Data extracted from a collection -
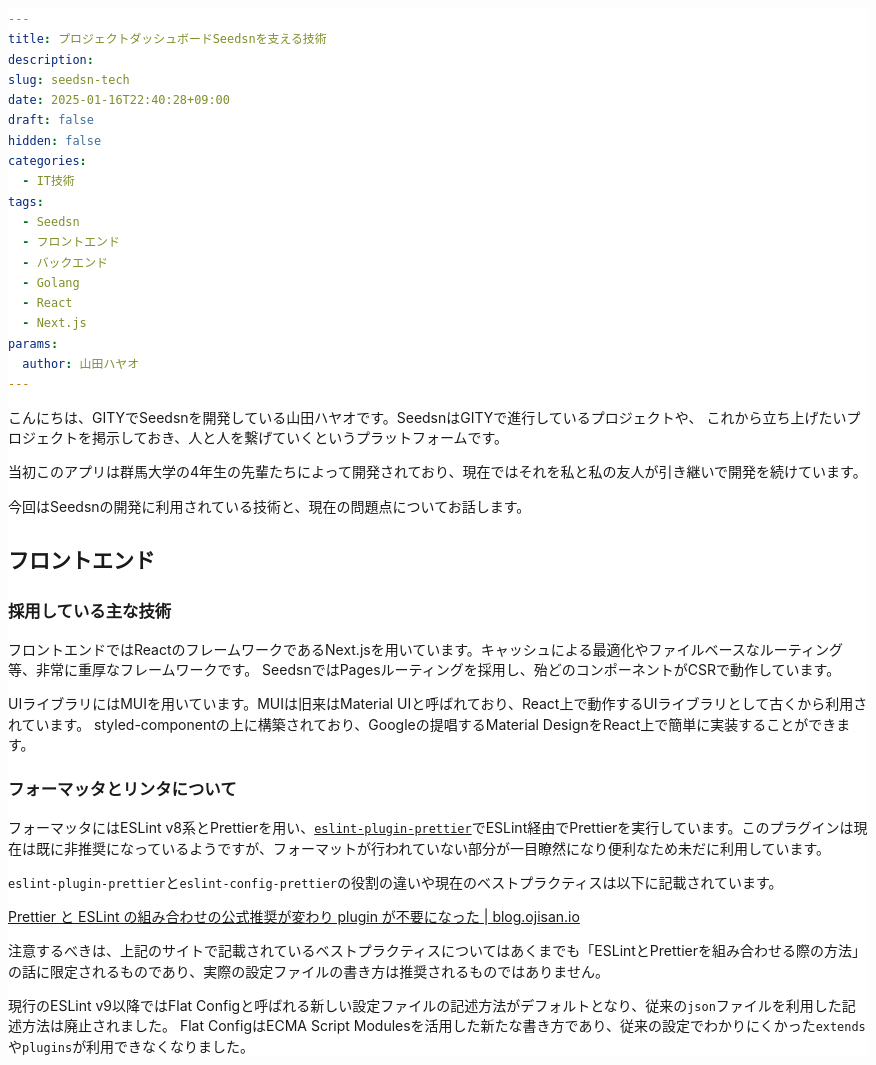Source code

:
 ```yaml
---
title: プロジェクトダッシュボードSeedsnを支える技術
description:
slug: seedsn-tech
date: 2025-01-16T22:40:28+09:00
draft: false
hidden: false
categories:
  - IT技術
tags:
  - Seedsn
  - フロントエンド
  - バックエンド
  - Golang
  - React
  - Next.js
params:
  author: 山田ハヤオ
---
```


こんにちは、GITYでSeedsnを開発している山田ハヤオです。SeedsnはGITYで進行しているプロジェクトや、
これから立ち上げたいプロジェクトを掲示しておき、人と人を繋げていくというプラットフォームです。

当初このアプリは群馬大学の4年生の先輩たちによって開発されており、現在ではそれを私と私の友人が引き継いで開発を続けています。

今回はSeedsnの開発に利用されている技術と、現在の問題点についてお話します。

## フロントエンド

### 採用している主な技術

フロントエンドではReactのフレームワークであるNext.jsを用いています。キャッシュによる最適化やファイルベースなルーティング等、非常に重厚なフレームワークです。
SeedsnではPagesルーティングを採用し、殆どのコンポーネントがCSRで動作しています。

UIライブラリにはMUIを用いています。MUIは旧来はMaterial UIと呼ばれており、React上で動作するUIライブラリとして古くから利用されています。
styled-componentの上に構築されており、Googleの提唱するMaterial  DesignをReact上で簡単に実装することができます。

### フォーマッタとリンタについて

フォーマッタにはESLint v8系とPrettierを用い、[`eslint-plugin-prettier`](https://github.com/prettier/eslint-plugin-prettier)でESLint経由でPrettierを実行しています。このプラグインは現在は既に非推奨になっているようですが、フォーマットが行われていない部分が一目瞭然になり便利なため未だに利用しています。

`eslint-plugin-prettier`と`eslint-config-prettier`の役割の違いや現在のベストプラクティスは以下に記載されています。

[Prettier と ESLint の組み合わせの公式推奨が変わり plugin が不要になった \| blog\.ojisan\.io](https://blog.ojisan.io/prettier-eslint-cli/)

注意するべきは、上記のサイトで記載されているベストプラクティスについてはあくまでも「ESLintとPrettierを組み合わせる際の方法」の話に限定されるものであり、実際の設定ファイルの書き方は推奨されるものではありません。

現行のESLint v9以降ではFlat Configと呼ばれる新しい設定ファイルの記述方法がデフォルトとなり、従来の`json`ファイルを利用した記述方法は廃止されました。
Flat ConfigはECMA Script Modulesを活用した新たな書き方であり、従来の設定でわかりにくかった`extends`や`plugins`が利用できなくなりました。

Task objective - Start with the first line of the records above and end with the line containing "これから立ち上げたいプロジェ". Output those lines exactly, pictures excluded.

Output of the exercise -
Source code

:
 ```yaml
---
title: プロジェクトダッシュボードSeedsnを支える技術
description:
slug: seedsn-tech
date: 2025-01-16T22:40:28+09:00
draft: false
hidden: false
categories:
  - IT技術
tags:
  - Seedsn
  - フロントエンド
  - バックエンド
  - Golang
  - React
  - Next.js
params:
  author: 山田ハヤオ
---
```


こんにちは、GITYでSeedsnを開発している山田ハヤオです。SeedsnはGITYで進行しているプロジェクトや、
これから立ち上げたいプロジェクトを掲示しておき、人と人を繋げていくというプラットフォームです。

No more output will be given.